FullFact / health-misinfo-shared

Raphael health misinformation project, shared by Full Fact and Google
MIT License
0 stars 0 forks source link

Store useful model identifier when extracting claims (placeholder) #89

Open dcorney opened 4 months ago

dcorney commented 4 months ago

Overview

When we use a Gemini model to extract claims from a video, we should store a useful identifier with the claim. In this way, we can aid reproducibilty and understand where claims came from. This should uniquely identify not just the class of model (e.g. Gemini) and its version (e.g. 1.5-pro) but also relevant info about the prompt used to extract the claims and/or what data was used for fine-tuning or in-context learning.
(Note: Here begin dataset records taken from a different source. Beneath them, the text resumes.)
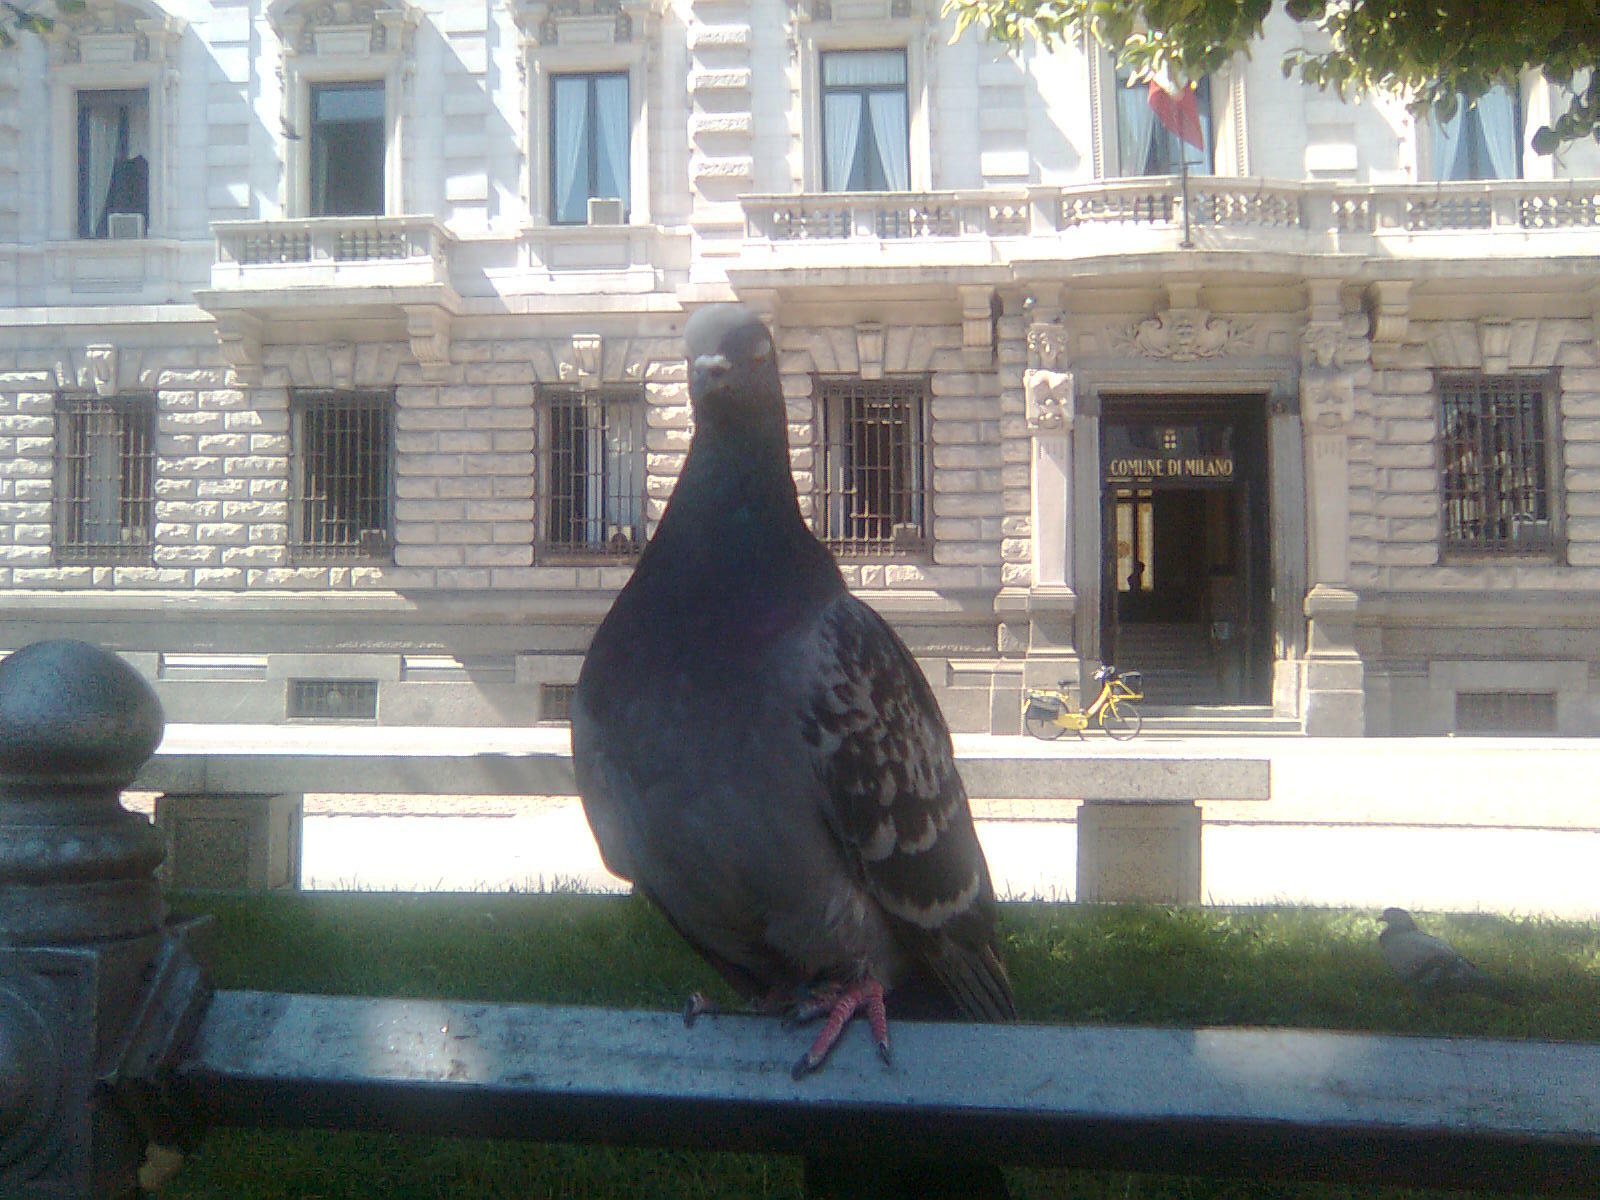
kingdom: Animalia
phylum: Chordata
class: Aves
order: Columbiformes
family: Columbidae
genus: Columba
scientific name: Columba livia
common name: Rock pigeon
The code is still being restructured, so I'm not sure exactly where the change should go yet...

Requirements

e.g. in src/raphael_backend_flask (or wherever we end up writing to the claim_extraction_runs table), it currenlty writes gemini-pro as the model but should be more specific. This could be passed from raphael_backend_flask/process.py when it calls create_claim_extraction_run().

andylolz commented 4 months ago

This was the idea of #75. I.e. in the model field, we could store something like:

{
  "model": "gemini-pro",
  "prompt_sha": "b712b755083c852d4578cfff3f109b6f46c7fbd3",
}

…where prompt_sha refers to the most recent commit in the health_misinfo_shared folder when the claim was created, e.g. b712b755083c852d4578cfff3f109b6f46c7fbd3.

The reason to do it this way is:

The downside is it’s not human-readable, so it’s not immediately obvious which version of the prompt this is / when it was changed. Also, the refers to a whole folder of content, so it might change because of something very minor (e.g. a linting change to an unrelated file). To mitigate this, we ought to ensure that as far as possible, the SHA is only tracking the stuff that will affect output.